Put the lines of the listing below into a Markdown table with two columns, Number and Line, giving each row a number and leaving out blank lines. Include only the lines starting with the one containing "common name: Black bulgar" and going on through the one containing "family: Columbidae".

Dataset entries
** START **
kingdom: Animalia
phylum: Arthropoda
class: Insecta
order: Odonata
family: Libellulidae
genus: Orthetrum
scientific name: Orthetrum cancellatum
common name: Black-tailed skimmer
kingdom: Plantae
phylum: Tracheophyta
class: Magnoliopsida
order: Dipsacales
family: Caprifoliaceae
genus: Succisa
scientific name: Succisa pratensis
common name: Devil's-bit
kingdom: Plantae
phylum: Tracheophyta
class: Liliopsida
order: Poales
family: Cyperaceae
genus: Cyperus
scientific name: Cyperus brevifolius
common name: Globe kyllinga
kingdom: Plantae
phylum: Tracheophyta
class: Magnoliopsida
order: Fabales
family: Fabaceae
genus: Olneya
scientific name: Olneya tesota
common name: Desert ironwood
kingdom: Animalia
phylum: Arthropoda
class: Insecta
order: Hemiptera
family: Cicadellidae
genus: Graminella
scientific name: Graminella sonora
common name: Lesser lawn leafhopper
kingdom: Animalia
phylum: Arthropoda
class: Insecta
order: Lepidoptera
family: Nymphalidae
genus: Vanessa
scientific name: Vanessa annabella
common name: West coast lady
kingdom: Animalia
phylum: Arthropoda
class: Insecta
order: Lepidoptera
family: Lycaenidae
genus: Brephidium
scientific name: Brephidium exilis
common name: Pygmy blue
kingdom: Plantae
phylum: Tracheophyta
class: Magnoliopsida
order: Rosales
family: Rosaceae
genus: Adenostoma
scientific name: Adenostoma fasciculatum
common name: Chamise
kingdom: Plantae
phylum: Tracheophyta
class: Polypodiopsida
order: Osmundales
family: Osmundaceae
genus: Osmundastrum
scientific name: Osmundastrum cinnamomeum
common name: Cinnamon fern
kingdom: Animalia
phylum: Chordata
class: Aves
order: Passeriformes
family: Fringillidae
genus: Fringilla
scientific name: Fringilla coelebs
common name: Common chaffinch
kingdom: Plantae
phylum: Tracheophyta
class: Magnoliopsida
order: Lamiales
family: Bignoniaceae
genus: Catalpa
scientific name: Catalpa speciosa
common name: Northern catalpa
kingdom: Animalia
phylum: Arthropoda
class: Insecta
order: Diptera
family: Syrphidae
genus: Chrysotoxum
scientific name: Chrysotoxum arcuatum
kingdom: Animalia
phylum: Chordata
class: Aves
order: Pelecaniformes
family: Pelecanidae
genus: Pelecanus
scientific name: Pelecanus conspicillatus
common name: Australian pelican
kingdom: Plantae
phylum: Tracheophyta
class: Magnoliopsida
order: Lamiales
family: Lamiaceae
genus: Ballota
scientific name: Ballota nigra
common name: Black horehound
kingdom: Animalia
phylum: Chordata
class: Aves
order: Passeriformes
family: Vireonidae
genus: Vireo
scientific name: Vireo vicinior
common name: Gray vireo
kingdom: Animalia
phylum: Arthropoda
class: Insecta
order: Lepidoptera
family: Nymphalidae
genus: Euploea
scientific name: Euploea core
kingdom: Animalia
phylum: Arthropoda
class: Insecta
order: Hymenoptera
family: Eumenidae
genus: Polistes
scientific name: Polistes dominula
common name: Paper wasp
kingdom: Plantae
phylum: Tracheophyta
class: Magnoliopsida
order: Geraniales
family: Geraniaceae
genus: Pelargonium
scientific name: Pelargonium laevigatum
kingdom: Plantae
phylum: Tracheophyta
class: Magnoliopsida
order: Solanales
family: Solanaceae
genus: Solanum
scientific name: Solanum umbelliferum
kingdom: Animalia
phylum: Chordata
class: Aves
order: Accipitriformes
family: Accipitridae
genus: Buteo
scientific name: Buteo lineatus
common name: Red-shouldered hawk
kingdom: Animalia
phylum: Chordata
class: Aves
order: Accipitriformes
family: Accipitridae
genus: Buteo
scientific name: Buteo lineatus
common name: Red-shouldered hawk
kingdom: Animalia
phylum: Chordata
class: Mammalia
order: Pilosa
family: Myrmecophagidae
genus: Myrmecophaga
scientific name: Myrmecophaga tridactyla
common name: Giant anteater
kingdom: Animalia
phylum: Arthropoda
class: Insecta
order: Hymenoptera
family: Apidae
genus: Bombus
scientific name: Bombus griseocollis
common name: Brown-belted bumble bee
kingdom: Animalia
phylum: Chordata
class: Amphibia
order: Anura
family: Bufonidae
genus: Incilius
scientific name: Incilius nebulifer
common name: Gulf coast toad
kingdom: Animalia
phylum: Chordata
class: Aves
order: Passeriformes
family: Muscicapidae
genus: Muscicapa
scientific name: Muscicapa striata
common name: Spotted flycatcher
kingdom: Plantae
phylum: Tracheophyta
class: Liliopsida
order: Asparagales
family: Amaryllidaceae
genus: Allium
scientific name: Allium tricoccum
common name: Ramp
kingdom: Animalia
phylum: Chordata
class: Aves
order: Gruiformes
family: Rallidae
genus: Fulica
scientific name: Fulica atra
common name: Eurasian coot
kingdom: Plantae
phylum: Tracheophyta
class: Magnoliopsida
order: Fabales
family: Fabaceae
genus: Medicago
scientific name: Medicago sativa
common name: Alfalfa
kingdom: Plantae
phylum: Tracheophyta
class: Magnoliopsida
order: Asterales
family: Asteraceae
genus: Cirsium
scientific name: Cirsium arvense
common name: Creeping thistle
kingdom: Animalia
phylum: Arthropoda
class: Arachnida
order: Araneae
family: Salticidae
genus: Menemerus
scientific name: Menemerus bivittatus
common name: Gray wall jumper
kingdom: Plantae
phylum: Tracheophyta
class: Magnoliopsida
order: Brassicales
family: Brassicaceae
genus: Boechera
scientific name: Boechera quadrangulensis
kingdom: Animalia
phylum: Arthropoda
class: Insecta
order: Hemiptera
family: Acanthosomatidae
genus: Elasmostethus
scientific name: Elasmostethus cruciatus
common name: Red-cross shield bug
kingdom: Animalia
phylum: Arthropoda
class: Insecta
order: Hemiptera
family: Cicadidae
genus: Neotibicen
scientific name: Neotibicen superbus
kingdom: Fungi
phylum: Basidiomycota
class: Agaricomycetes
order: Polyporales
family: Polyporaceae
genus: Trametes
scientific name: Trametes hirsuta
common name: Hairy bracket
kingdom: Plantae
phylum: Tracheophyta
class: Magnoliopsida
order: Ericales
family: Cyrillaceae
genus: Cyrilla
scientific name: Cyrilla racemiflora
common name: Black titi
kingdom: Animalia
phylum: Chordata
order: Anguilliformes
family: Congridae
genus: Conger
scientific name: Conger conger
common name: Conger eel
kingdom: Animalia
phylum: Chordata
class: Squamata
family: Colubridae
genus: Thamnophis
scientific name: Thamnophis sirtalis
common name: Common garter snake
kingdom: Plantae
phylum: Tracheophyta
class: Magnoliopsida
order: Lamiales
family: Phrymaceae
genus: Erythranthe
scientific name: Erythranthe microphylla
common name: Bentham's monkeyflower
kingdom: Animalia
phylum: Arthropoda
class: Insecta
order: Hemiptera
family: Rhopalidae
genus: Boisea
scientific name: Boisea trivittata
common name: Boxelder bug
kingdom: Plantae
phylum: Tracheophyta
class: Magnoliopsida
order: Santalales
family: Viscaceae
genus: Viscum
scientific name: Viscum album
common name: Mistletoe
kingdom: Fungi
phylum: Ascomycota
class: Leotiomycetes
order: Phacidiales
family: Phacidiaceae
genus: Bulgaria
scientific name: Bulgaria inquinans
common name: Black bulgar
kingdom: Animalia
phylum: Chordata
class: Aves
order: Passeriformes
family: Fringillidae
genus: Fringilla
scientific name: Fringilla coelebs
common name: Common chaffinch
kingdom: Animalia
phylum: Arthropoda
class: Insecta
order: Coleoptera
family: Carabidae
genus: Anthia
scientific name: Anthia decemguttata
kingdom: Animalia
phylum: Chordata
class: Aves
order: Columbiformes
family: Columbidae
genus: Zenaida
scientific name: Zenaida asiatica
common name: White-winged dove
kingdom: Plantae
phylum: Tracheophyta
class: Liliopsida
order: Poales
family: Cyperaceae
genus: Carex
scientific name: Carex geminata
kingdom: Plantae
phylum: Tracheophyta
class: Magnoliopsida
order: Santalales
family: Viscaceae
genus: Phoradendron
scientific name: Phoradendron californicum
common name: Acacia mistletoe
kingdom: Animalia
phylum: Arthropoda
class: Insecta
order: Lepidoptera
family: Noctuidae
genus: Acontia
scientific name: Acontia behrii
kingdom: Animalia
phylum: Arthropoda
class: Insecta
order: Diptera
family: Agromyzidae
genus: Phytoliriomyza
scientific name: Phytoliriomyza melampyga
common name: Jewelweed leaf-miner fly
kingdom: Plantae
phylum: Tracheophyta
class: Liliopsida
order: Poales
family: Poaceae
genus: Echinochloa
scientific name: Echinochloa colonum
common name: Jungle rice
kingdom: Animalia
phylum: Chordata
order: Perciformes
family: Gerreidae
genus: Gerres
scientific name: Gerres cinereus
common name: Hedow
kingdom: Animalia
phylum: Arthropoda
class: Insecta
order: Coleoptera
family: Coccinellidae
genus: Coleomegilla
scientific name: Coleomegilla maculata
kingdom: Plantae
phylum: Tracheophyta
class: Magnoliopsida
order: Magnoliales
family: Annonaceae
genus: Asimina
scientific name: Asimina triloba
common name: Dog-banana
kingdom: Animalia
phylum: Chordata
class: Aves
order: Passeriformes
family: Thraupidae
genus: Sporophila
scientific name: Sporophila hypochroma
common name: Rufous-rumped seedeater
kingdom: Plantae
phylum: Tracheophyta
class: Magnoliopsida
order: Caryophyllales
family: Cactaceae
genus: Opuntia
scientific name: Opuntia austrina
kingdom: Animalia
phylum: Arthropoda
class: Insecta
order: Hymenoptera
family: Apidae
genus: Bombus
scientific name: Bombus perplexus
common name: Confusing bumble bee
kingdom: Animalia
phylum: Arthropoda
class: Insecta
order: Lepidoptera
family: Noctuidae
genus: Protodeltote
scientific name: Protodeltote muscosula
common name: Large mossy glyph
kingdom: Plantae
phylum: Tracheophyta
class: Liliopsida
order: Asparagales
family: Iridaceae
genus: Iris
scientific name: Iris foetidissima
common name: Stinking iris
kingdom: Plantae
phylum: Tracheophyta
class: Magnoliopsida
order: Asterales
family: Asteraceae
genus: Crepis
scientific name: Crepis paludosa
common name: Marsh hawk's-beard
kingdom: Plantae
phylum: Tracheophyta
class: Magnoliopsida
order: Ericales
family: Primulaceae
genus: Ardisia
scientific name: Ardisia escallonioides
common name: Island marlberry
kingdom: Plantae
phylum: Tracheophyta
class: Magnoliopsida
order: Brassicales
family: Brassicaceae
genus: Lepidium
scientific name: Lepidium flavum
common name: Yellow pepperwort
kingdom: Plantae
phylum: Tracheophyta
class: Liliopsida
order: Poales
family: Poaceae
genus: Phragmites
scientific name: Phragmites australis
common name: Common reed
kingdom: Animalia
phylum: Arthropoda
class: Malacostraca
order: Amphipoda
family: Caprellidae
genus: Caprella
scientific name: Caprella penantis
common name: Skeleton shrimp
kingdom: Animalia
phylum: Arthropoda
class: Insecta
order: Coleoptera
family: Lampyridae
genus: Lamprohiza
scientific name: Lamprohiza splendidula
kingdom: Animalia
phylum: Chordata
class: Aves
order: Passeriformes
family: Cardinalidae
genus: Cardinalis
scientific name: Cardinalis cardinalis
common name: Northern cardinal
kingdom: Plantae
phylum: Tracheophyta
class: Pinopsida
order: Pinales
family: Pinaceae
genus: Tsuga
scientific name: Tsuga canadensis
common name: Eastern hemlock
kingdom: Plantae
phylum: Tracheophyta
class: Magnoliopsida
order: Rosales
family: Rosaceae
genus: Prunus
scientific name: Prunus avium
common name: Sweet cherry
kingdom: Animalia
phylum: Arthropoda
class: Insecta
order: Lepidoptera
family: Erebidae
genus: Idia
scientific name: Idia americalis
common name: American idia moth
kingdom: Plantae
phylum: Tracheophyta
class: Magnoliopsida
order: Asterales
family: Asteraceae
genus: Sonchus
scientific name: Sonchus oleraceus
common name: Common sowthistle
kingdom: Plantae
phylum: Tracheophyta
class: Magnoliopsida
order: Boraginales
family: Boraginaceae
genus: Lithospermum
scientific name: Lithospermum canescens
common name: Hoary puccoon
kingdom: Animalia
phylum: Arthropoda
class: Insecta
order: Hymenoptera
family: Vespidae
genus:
** END **
Answer to this task —
| Number | Line |
|---|---|
| 1 | common name: Black bulgar |
| 2 | kingdom: Animalia |
| 3 | phylum: Chordata |
| 4 | class: Aves |
| 5 | order: Passeriformes |
| 6 | family: Fringillidae |
| 7 | genus: Fringilla |
| 8 | scientific name: Fringilla coelebs |
| 9 | common name: Common chaffinch |
| 10 | kingdom: Animalia |
| 11 | phylum: Arthropoda |
| 12 | class: Insecta |
| 13 | order: Coleoptera |
| 14 | family: Carabidae |
| 15 | genus: Anthia |
| 16 | scientific name: Anthia decemguttata |
| 17 | kingdom: Animalia |
| 18 | phylum: Chordata |
| 19 | class: Aves |
| 20 | order: Columbiformes |
| 21 | family: Columbidae |